Effects of diltiazem on time-dependent kinetics of I_to1. (a) I_to1 traces recorded from a representative cell upon a 300-ms voltage step to +50 from −50 mV in the presence of 10 μM verapamil (control) and co-presence of verapamil and 50 μM diltiazem. Raw data (points) of I_to1 under control conditions were fitted to a monoexponential function (solid lines, superimposed with raw data) with time constants shown. After the application of 50 μM diltiazem, the data were fitted only by a biexponential equation, with fast and slow time constants (τ₁ and τ₂) shown. (b) Mean values of time constants at +50 mV under control conditions, in the presence of 1, 5, 10, and 50 μM diltiazem. The time constant was reduced by the application of 1 and 5 μM diltiazem (n=7, ^*P<0.05, ^**P<0.01 vs control). Diltiazem at concentrations higher than 10 μM had τ₁ and τ₂. The τ₁ decreased with increasing diltiazem concentration (^##P<0.01 vs 10 μM diltiazem), and the τ₂ did not show significant difference. (c) Time to peak of I_to1 activation at 0 to +60 mV under control conditions and in the presence of 50 μM diltiazem. Diltiazem significantly reduced the time to peak of I_to1 (n=7, ^**P<0.01 vs control). The statistical significance was analyzed by repeated-measures ANOVA.

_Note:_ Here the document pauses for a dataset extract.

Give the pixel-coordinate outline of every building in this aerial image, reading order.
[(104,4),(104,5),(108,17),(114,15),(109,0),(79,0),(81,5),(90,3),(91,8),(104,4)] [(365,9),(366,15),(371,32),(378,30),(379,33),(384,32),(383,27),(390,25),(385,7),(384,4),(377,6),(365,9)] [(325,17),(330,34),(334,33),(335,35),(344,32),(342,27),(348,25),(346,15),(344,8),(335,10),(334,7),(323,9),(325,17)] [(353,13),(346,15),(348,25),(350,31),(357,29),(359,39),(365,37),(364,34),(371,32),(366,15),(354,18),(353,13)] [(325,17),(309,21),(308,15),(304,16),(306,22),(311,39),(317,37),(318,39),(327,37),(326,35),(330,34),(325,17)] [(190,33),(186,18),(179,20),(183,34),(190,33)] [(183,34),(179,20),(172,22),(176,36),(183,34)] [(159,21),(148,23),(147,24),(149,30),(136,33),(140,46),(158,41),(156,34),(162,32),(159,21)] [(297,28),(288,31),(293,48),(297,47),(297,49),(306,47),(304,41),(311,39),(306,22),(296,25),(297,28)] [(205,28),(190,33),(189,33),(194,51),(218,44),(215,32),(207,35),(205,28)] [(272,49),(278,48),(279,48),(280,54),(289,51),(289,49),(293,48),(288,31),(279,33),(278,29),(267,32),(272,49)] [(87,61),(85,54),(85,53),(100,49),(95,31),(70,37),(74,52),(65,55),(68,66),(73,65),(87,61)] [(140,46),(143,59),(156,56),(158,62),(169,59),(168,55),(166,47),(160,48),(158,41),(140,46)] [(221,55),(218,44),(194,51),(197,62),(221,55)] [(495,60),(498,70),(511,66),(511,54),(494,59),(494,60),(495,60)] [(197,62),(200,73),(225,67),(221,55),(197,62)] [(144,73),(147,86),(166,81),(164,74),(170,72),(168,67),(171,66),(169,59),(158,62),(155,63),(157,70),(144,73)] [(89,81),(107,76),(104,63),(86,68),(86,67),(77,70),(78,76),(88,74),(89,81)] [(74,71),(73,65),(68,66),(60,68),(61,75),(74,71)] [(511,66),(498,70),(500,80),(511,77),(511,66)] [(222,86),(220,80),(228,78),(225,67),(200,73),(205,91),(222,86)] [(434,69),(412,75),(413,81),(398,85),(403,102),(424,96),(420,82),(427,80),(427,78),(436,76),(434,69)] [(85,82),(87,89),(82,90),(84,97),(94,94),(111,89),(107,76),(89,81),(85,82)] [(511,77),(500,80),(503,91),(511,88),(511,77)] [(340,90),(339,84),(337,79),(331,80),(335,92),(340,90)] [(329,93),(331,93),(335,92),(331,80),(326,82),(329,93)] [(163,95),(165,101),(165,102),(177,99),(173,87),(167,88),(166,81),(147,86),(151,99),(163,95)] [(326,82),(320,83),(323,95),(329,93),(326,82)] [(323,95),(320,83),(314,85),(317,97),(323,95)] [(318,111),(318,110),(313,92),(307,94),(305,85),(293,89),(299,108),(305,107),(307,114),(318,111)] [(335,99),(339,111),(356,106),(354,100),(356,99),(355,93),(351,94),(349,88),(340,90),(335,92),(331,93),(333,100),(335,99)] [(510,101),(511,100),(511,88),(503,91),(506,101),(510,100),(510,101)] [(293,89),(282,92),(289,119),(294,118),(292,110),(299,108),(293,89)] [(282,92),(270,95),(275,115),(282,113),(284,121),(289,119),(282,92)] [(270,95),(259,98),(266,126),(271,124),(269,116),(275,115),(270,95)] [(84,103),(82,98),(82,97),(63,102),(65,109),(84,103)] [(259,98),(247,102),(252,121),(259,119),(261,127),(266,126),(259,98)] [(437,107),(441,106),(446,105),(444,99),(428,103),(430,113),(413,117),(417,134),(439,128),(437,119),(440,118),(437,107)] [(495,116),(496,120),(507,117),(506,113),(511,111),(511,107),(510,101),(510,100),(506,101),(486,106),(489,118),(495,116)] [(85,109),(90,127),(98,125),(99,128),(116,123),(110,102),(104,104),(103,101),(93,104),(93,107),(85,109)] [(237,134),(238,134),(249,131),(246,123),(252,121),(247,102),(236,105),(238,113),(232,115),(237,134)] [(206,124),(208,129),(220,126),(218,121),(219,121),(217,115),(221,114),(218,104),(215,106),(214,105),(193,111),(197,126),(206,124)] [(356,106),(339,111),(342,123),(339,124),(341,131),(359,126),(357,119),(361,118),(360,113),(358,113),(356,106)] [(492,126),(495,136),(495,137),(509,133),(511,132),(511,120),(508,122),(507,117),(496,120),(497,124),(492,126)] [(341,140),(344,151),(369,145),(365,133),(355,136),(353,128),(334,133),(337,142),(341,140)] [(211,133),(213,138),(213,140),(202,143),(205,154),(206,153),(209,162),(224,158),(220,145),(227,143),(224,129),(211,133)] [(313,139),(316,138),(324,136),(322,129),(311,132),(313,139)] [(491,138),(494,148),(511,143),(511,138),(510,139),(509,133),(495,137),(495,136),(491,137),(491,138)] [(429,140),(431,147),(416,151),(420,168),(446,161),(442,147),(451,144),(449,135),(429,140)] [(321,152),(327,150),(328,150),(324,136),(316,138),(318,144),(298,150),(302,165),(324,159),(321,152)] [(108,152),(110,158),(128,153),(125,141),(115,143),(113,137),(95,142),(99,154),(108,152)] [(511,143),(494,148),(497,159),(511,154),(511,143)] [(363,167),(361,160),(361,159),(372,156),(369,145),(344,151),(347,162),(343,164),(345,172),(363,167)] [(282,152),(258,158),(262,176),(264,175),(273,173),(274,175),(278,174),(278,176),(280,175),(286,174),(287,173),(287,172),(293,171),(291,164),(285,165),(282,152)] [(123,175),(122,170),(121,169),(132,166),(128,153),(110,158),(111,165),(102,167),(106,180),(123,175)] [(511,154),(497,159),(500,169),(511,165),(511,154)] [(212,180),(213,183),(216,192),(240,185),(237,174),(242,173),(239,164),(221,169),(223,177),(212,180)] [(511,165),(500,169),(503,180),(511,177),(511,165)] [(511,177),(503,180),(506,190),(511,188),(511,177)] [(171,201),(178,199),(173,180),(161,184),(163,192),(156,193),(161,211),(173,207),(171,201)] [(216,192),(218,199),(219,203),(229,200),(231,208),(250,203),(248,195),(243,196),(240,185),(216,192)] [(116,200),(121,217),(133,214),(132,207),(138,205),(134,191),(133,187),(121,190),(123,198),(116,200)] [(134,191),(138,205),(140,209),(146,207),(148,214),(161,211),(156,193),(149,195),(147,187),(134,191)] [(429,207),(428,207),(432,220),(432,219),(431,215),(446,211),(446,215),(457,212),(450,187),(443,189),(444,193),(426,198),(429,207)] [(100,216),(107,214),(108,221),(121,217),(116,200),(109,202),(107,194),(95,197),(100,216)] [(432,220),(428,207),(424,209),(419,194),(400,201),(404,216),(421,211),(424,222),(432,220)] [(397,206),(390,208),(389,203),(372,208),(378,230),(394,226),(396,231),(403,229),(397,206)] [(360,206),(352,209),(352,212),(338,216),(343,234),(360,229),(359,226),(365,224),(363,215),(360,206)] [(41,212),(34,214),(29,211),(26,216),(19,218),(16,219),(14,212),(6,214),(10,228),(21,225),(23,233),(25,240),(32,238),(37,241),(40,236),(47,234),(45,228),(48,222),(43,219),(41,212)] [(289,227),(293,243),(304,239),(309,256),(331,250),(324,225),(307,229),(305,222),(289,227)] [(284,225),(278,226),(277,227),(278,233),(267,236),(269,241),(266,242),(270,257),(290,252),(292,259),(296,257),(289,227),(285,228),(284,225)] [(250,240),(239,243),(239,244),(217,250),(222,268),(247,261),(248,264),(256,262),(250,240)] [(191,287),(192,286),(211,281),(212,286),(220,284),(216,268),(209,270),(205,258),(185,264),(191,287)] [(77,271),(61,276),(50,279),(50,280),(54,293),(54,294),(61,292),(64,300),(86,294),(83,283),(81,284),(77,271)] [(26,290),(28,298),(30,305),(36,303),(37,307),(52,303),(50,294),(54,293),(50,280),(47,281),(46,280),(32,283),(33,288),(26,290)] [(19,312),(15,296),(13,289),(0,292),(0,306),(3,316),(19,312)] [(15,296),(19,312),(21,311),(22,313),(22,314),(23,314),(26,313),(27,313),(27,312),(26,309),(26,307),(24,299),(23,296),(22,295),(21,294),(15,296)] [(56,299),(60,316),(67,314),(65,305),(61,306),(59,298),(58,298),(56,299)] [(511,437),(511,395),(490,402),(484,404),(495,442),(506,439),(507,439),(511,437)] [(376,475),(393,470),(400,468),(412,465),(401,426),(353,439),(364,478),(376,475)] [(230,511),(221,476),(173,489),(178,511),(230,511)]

Voltage dependence of I_to1 activation and inactivation was evaluated in the presence of 10 μM verapamil (control), and co-presence of verapamil and 50 μM diltiazem. The variable (g) of voltage-dependent activation was calculated from I–V relationships for each cell from Figure 2B, based on the formulation g=I/(V_t−V_r) as described previously (Du et al., 2003), where I is the peak current at the test voltage (V_t), and V_r is the measured reversal potential (∼70 mV). The variable (I/I_max) for voltage-dependent inactivation was determined with a protocol as illustrated in Figure 4a, with 1−s conditioning pulses from voltages between −90 and +20 mV, followed by a 300-ms test pulse to +50 mV after a 30-ms interval at −40 mV. Mean data for activation and inactivation, along with best-fit Boltzmann equation to obtain the half activation or inactivation voltage (V_0.5) and the slope (S), under control conditions and in the presence of 50 μM diltiazem are shown in Figure 4b. The voltage dependence of I_to1 activation and inactivation was not affected by the application of diltiazem. V_0.5 and S were 16.9±1.4 and −11.2±0.3 mV for activation, and −29.2±1.1 and 7.5±0.6 mV for inactivation under control conditions. In the presence of 50 μM diltiazem, the corresponding values were 18.4±0.9 and −11.9±0.4 mV for activation (n=7, P=NS), and –30.4±1.4 and 7.6±0.8 mV for inactivation (n=6, P=NS).

Figure 4.

Effects of diltiazem on voltage-dependence and restoration of I_to1. (a) Representative current traces and protocol (inset) used to evaluate voltage-dependent inactivation I_to1 recorded in the presence of 10 μM verapamil. (b) Voltage-dependent variables for I_to1 activation (Act.) and inactivation (Inact.) were fitted to the Boltzmann distribution: y=1/{1+exp[(V_m−V_0.5)/S]}, where V_m is membrane potential, V_0.5 is the midpoint, and S is slope. For activation, V_0.5 and S were 16.9±1.4 and −11.2±0.3 mV for control, and 18.4±0.9 and −11.9±0.4 mV for 50 μM diltiazem (Dilt.) treatment (n=7, P=NS). For inactivation, V_0.5 and S were –29.2±1.1 and 7.5±0.6 mV under control conditions, and −30.4±1.4 and 7.6±0.8 mV in the presence of 50 μM diltiazem (n=6, P=NS). (c) Representative current traces recorded in a typical experiment in the presence of 10 μM verapamil by 300-ms paired pulses to +50 mV after a 30-ms step of −40 mV (to inactivate I_Na) from −80 mV with varying P1 and P2 interval (inset), which are used for assessing time-dependent recovery of I_to1 from inactivation. (d) Mean data for time course of recovery of I_to1 from inactivation in the absence and presence of 50 μM diltiazem in six cells. Data were best fit to monoexponential function. No change in recovery time constant of I_to1 was observed after the application of diltiazem (n=6, P=NS).

Time-dependent recovery of I_to1 from inactivation was studied with a paired-pulse protocol as shown in the inset of Figure 4c. Time course of recovery was well fitted by a monoexponential function with the time constant of 98.6±5.4 ms under control conditions, and 105.8±7.5 ms in the presence of 50 μM diltiazem (n=6, P=NS). The result indicates that diltiazem does not affect recovery of I_to1 from inactivation. In addition, no use-dependent effect of diltiazem (50 μM) on I_to1 (+50 mV) was noted at frequencies from 1 to 3 Hz (n=5, P=NS).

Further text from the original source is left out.